The central problem of the Liberal Christian project is the understanding that involves a competition. Fundamentalism fails at that very point. Intellectual movements and anti-intellectual movements are not in competition. There is no contest when both sides do not play by the same rules. Anti-intellectualism by it’s nature cannot argue logically or analyze data without an ideology.

Spong did what everyone eventually does. He stopped arguing against bad ideology and decided to argue for a bold vision of the future of Christian faith. He was a particularly American Bishop who whether he knew it or not relied heavily on the spirit of American pragmatism in the tradition of William James and Richard Rorty.

Liberalism and Morality

I argue Bishop Spong was neither theologian nor biblical scholar. He was a moral philosopher. How people think informs how they act. Critics have pointed out that a decline in numbers in Mainline churches indicates a death due to theological liberalism. The question is, “if people are leaving, where are they going?” Conservative critics claim people are going to places that are conservative. Oddly enough, the conservative critics within mainline churches don’t go with them.

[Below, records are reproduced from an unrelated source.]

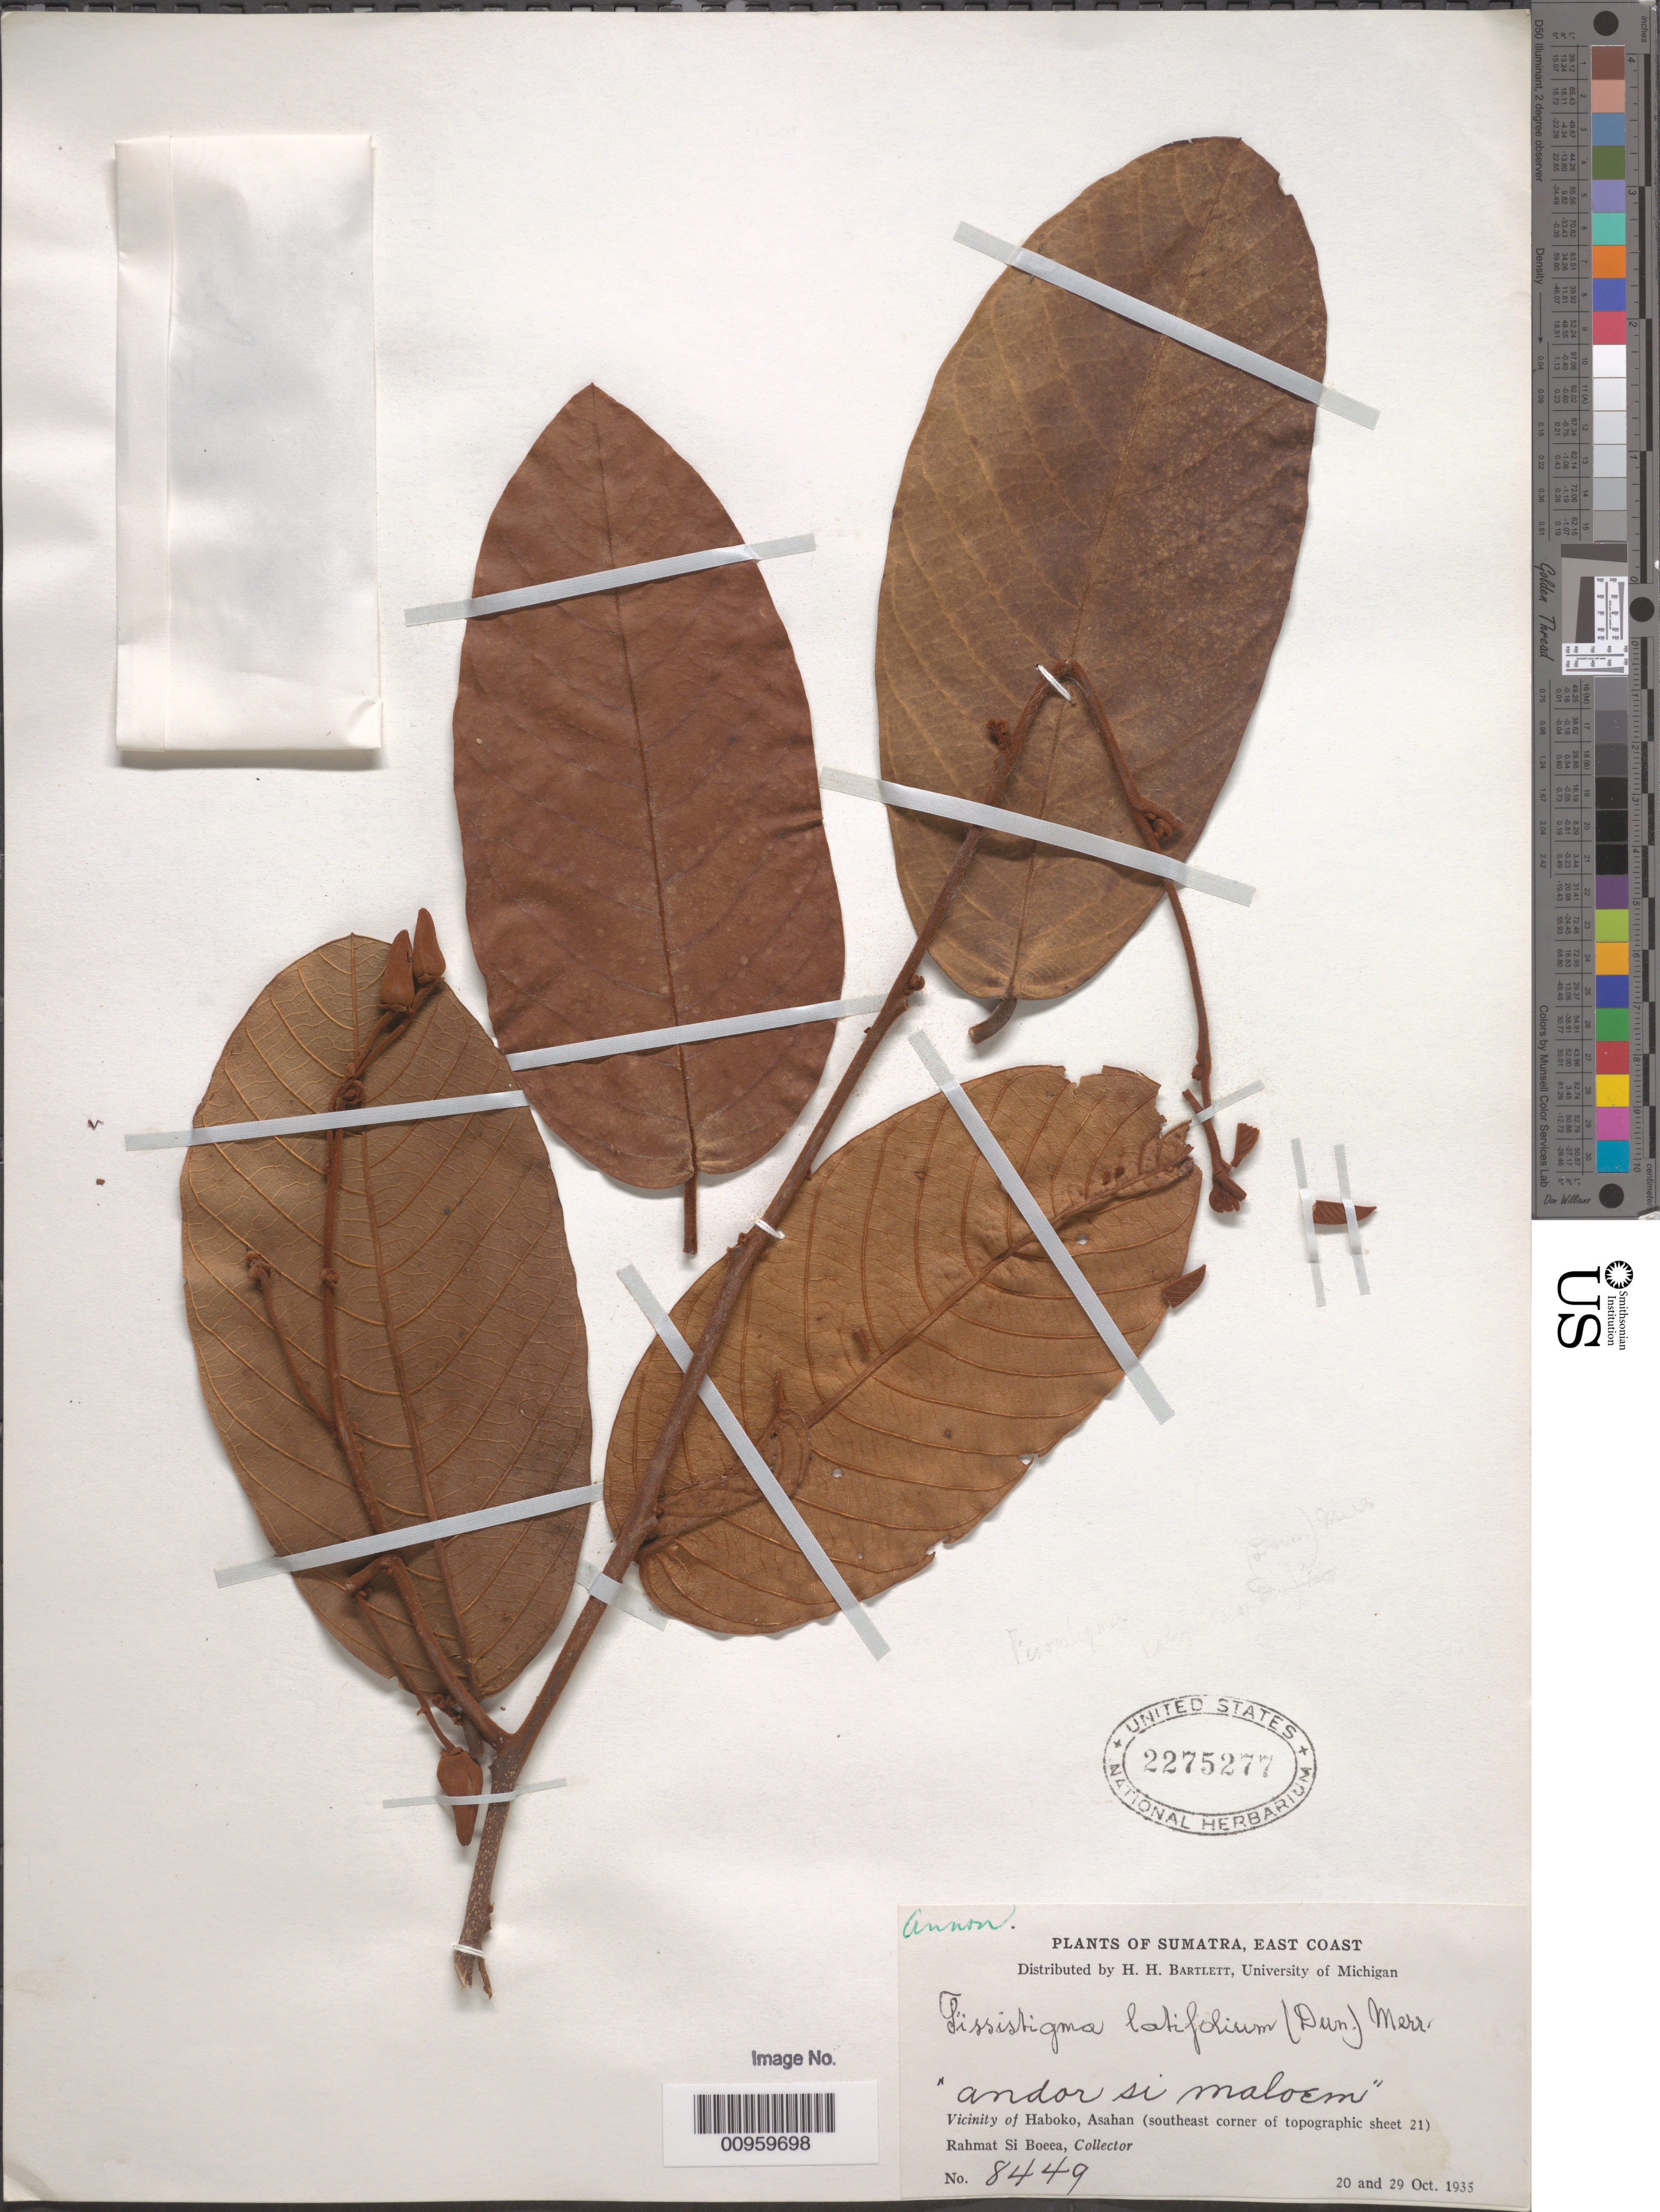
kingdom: Plantae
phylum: Tracheophyta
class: Magnoliopsida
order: Magnoliales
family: Annonaceae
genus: Fissistigma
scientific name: Fissistigma latifolium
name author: (Dunal) Merr.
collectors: Rahmat Si Boeea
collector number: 8449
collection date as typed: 20 Oct 1935 to 29 Oct 1935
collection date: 1935-10-20/1935-10-29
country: Indonesia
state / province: Sumatra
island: Sumatra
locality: Vicinity of Haboko, Asahan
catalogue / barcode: US 2275277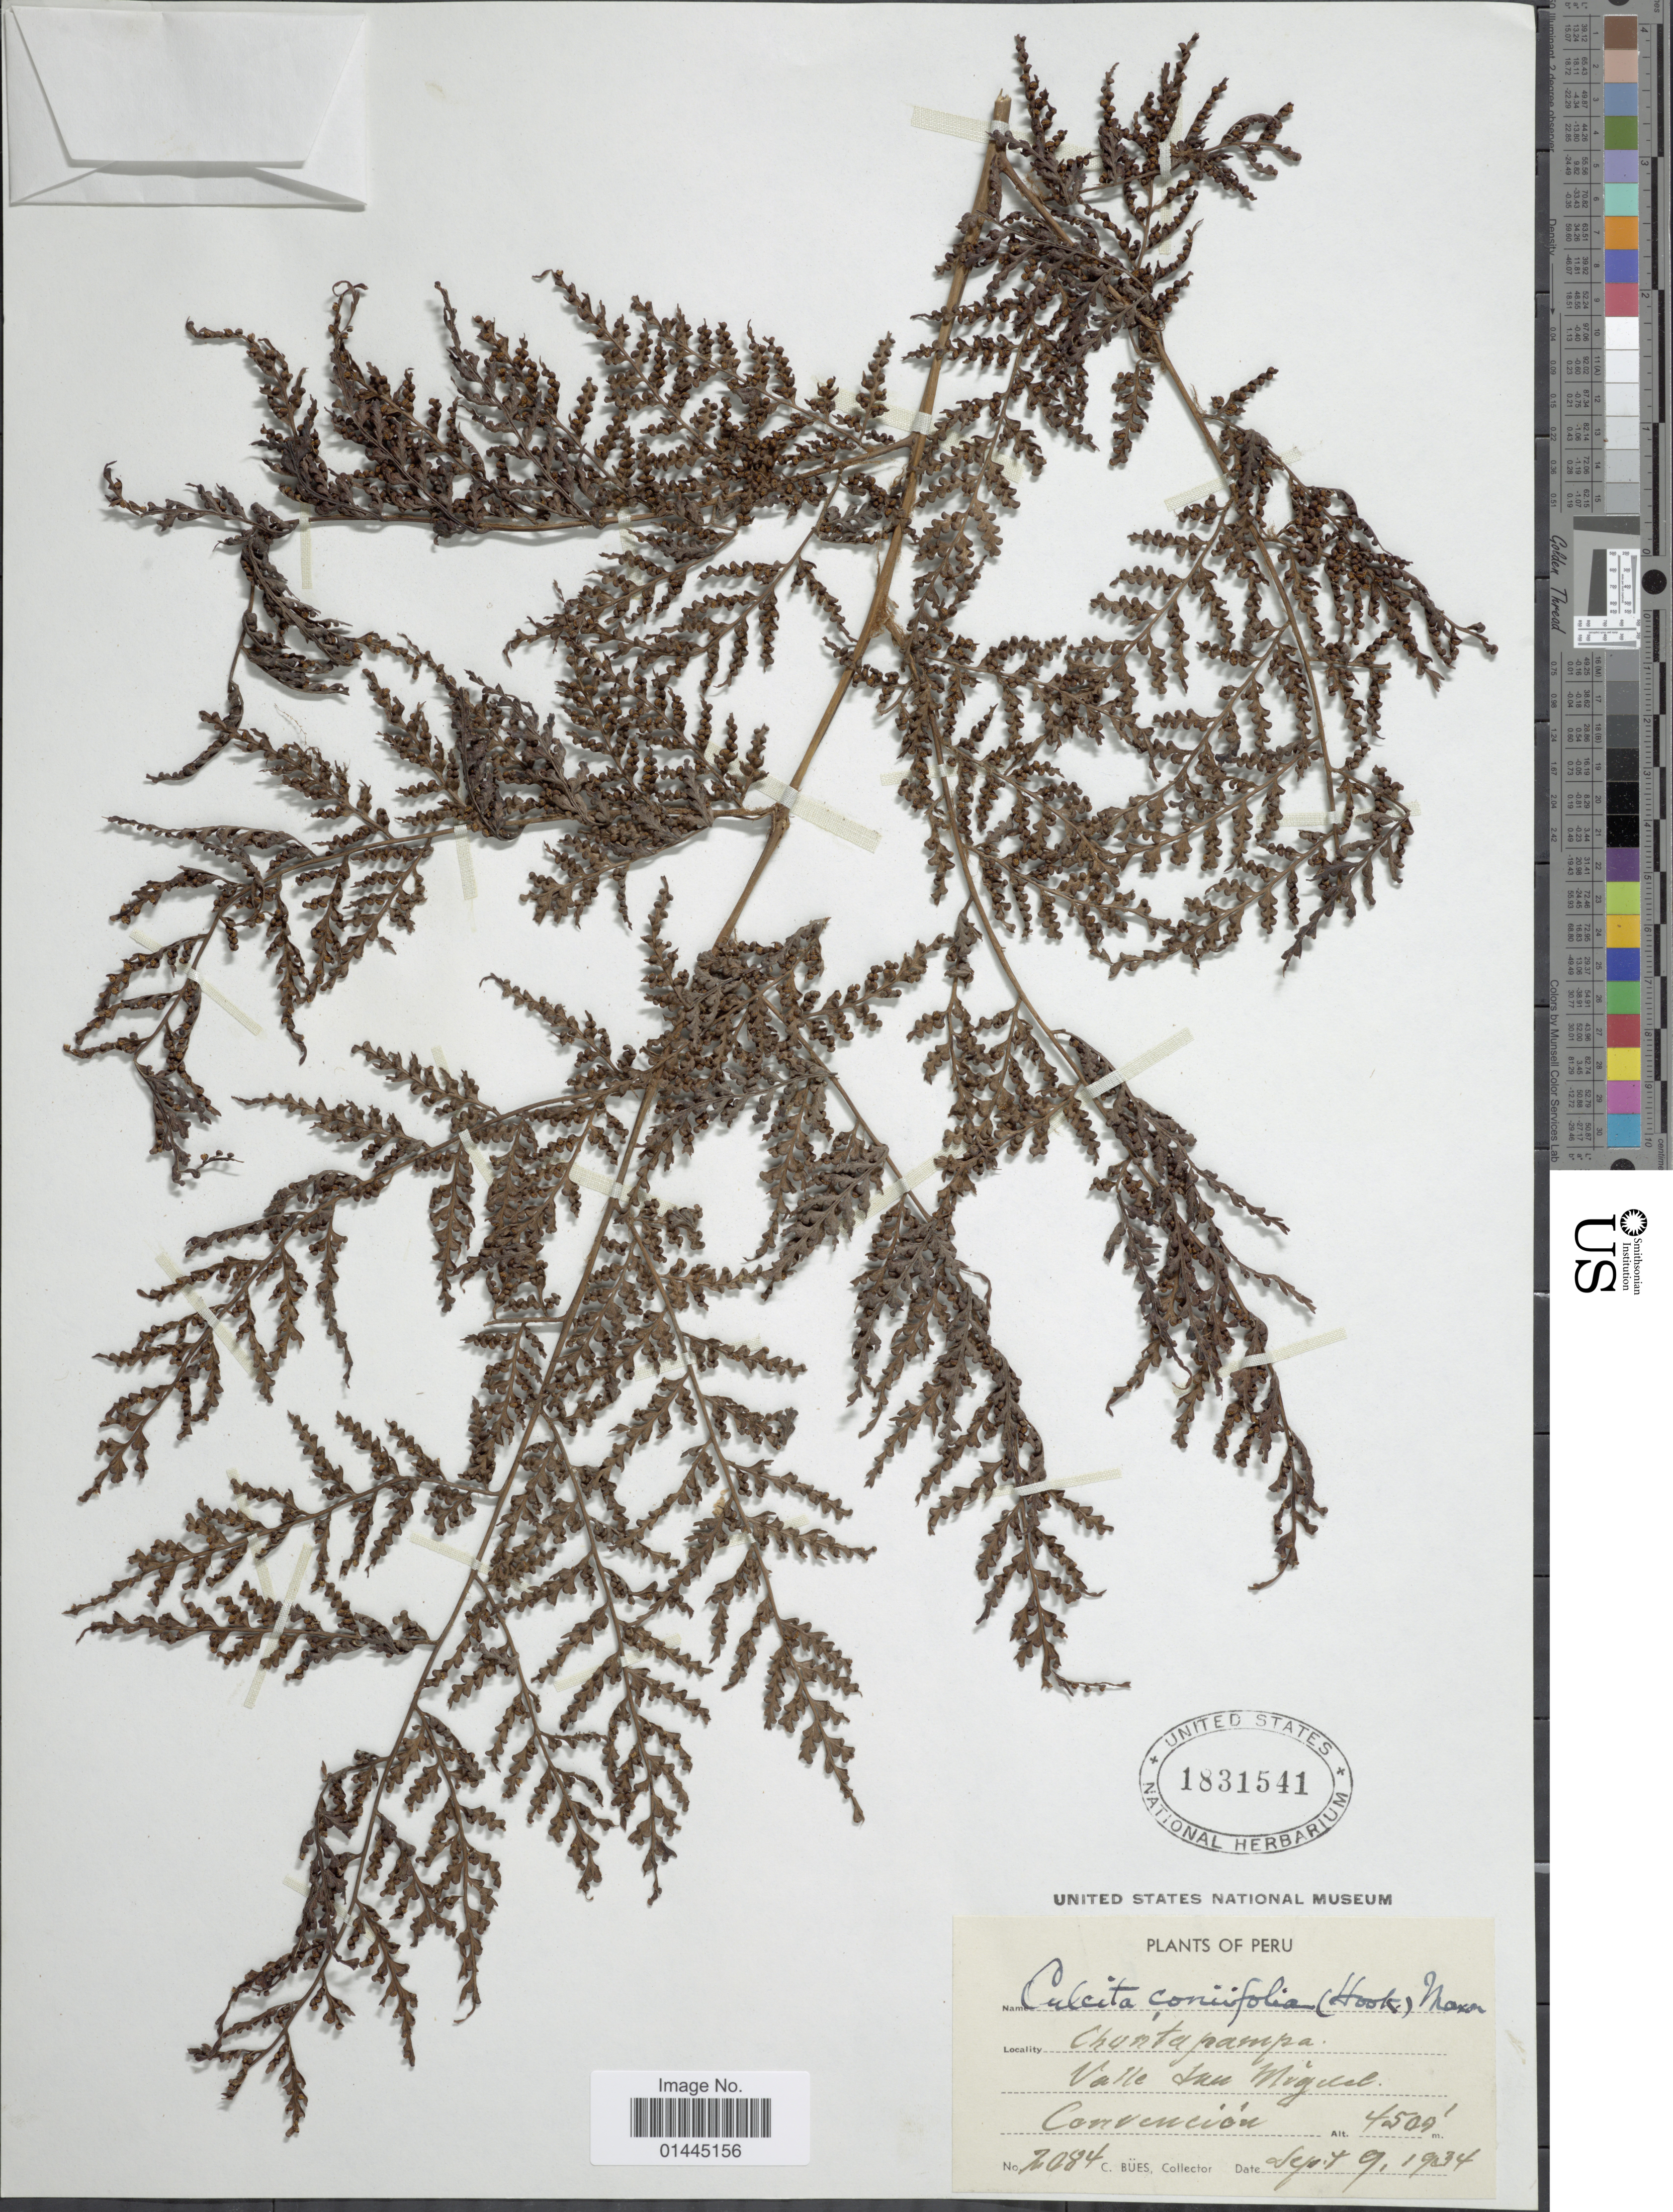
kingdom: Plantae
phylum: Tracheophyta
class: Polypodiopsida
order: Cyatheales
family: Culcitaceae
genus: Culcita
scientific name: Culcita coniifolia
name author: (Hook.) Maxon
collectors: C. Bues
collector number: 2084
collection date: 1934-09-09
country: Peru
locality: Chontapampa, Valle San Miguel, Convención.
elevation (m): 1372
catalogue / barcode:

A good nerd like me knows Star Trek was canceled before ratings were analyzed demographically. The content of the series appealed to a smaller but more engaged group of people. Here is where the issue of thought informing moral action is involved. If people walk away because churches do not appeal to their prejudices, is that a bad thing? Anti-intellectualism never produces moral activity. Racism, homophobia, sexism, and classism are not intellectually defensible positions. It does not matter how many appeals a person makes to “biblical authority” only biblical illiteracy allows a person to keep such prejudice.

A friend observes, “all clergy preach more conservative than they are.” May Sarton claimed in one of her journals “clergy tend to be more liberal than their congregations. It brings us to the crisis of liberal clergy.

The Crisis of Liberal Clergy and Bishop Spong

Pastors know they tread dangerous ground in most traditional churches. Bishop Spong knew this. He knew liberal clergy were uncomfortable with teaching the things they learned in their seminaries. But Bishop Spong was also a Pastor. Leading in religious communities has peculiar challenges in any era especially in the consumerist one. He decided to lead and not look back to see who or if anyone was following. There were many of us that did or were at least willing to listen. It is not my style of leadership. I admit to wishing it was sometimes. I was a little jealous.

The crisis for liberal/progressive/liberationist clergy is in how we lead our communities. Do we lead without looking back? I wish I could. My leadership style is that of the Algebra teacher who had to deal with me in class. I never really wanted the instruction but knew I needed it. My style of leadership is to say “come along if you are willing.”  But I can’t tell other clergy how to managed the consumerist church.

The one important need Bishop Spong pointed out that clergy people should have is to find a vision of the future for Christian people. I have that vision after years of seeking it. Thank you, Bishop Spong for that help and that challenge.